Extraordinary boundary correlations at deconfined quantum critical points
Hao-Ran Cui, Hart Goldman
TL;DR
This paper addresses boundary criticality at the deconfined quantum critical point between a quantum spin Hall phase and an s-wave superconductor, described by the NCCP^{N-1} model in 2+1D. By developing a controlled large-$N$ framework and solving boundary Schwinger-Dyson equations, the authors show that the boundary hosts extraordinary-log correlations with the SC order parameter, decaying as $G_{\rm SC}(\rho) \sim [\log(\mu\rho)]^{-q}$ and with a universal exponent $q$ that scales as $q = N/4 + \mathcal{O}(1)$ in the large-$N$ limit. The analysis hinges on boundary Ward identities, a boundary effective action for the phase field, and self-consistent gauge dynamics in the bulk that induce edge Cooper-pair fluctuations. This work uncovers a new family of boundary universality classes beyond the O$(n)$ paradigm and provides concrete predictions for edge correlators that can be tested numerically or in 2D materials exhibiting QSH--SC transitions.
Abstract
Recent years have seen a growing appreciation for the effects of quantum critical fluctuations on gapless boundary degrees of freedom. Here we consider the boundary dynamics of the non-compact $\mathbb{CP}^{N-1}$ (NCCP$^{N-1}$) model in two spatial dimensions, with $N$ complex boson species coupled to a fluctuating $\mathrm{U}(1)$ gauge field.
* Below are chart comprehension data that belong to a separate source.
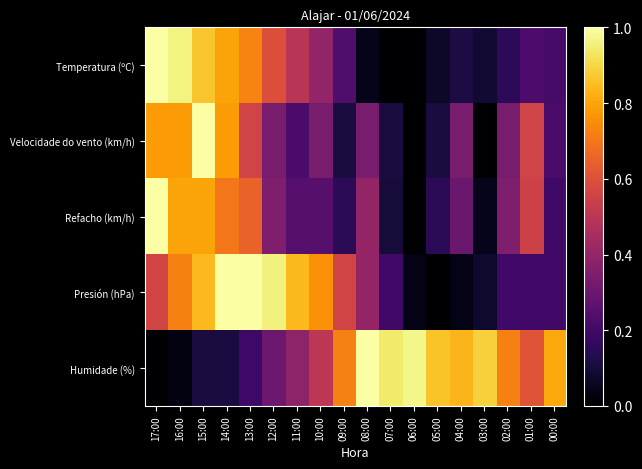

Which series has the largest range (max minus min)?

Temperatura (ºC)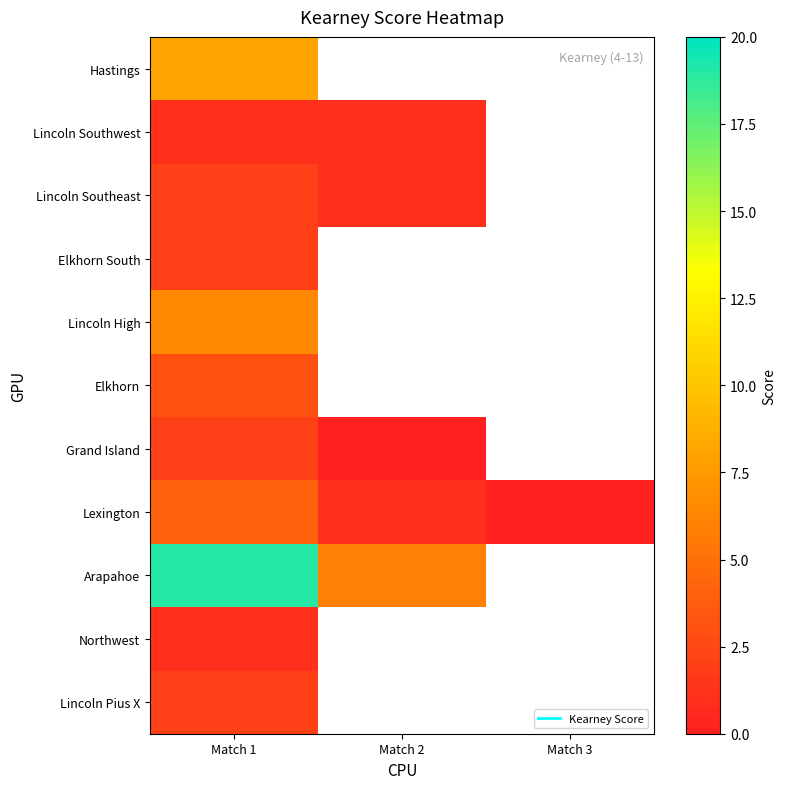

At which label does Grand Island reach its minimum?

Match 2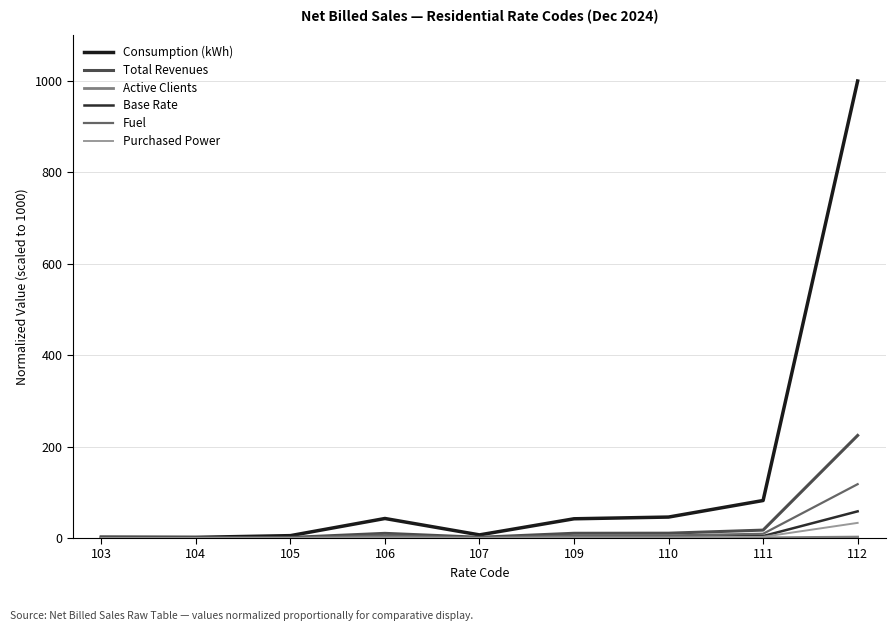

Count the number of categories in the chart.

9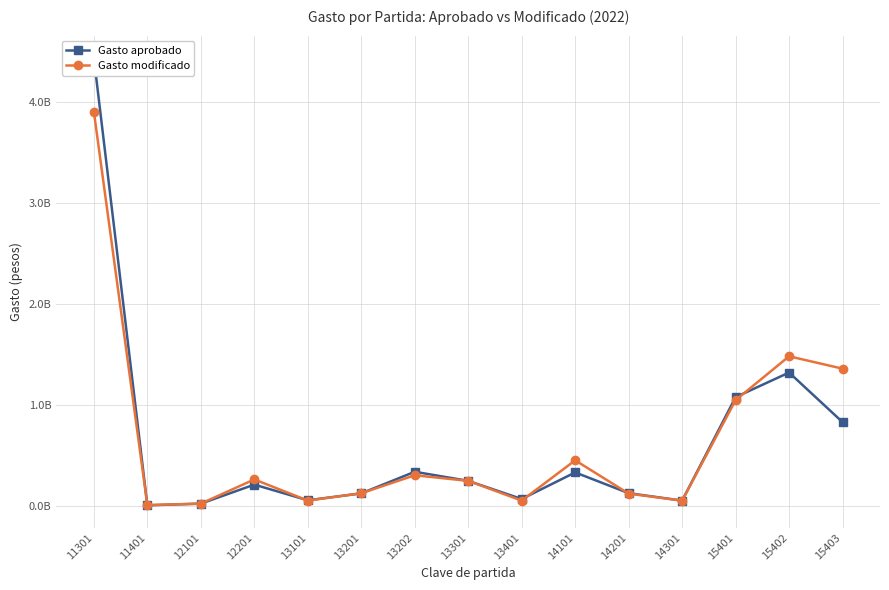

Is it true that Gasto aprobado equals 2397768426.7 at 11301?

False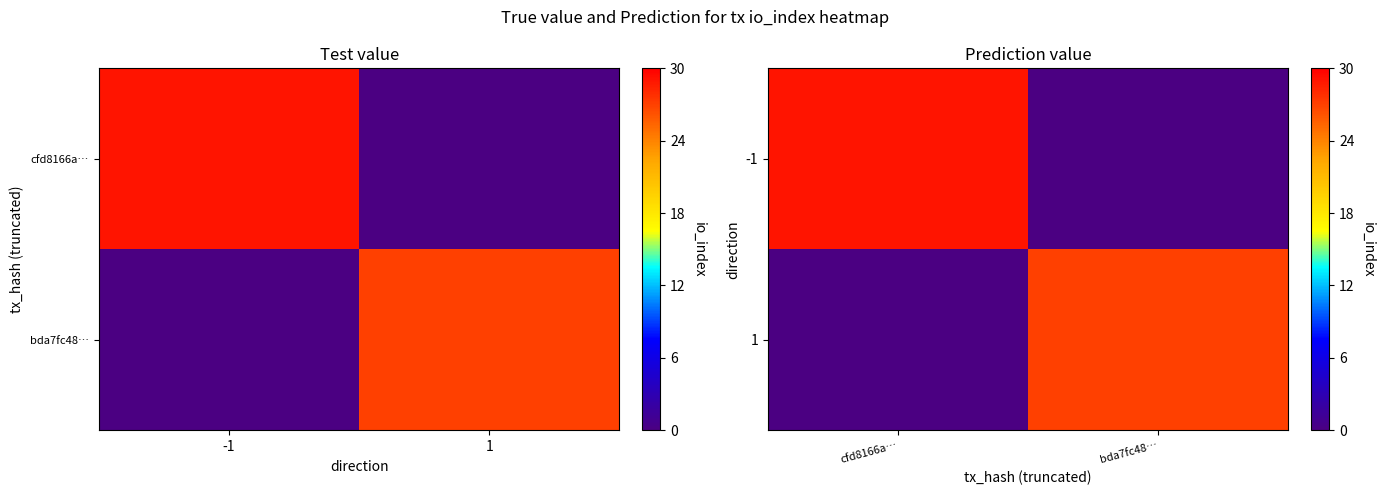

The -1 series shows 16 at bda7fc48…. True or false?

False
These models describe quantum phase transitions beyond the Landau paradigm, such as the deconfined quantum critical point between superconducting (SC) and quantum spin Hall (QSH) phases. We show that, in a large-$N$ limit and with the bulk tuned to criticality, boundaries of the NCCP$^{N-1}$ model display logarithmically decaying, or ``extraordinary-log,'' correlations. In particular, when monopole operators exhibit quasi-long-ranged order at the boundary, we find that the extraordinary-log exponent of the NCCP$^{N-1}$ model in the large-$N$ limit is $q=N/4$, signifying a new family of boundary universality classes parameterized by $N$. In the context of the QSH -- SC transition, the quantum critical point inherits helical edge modes from the QSH phase, and this extraordinary-log behavior manifests in their Cooper pair correlations.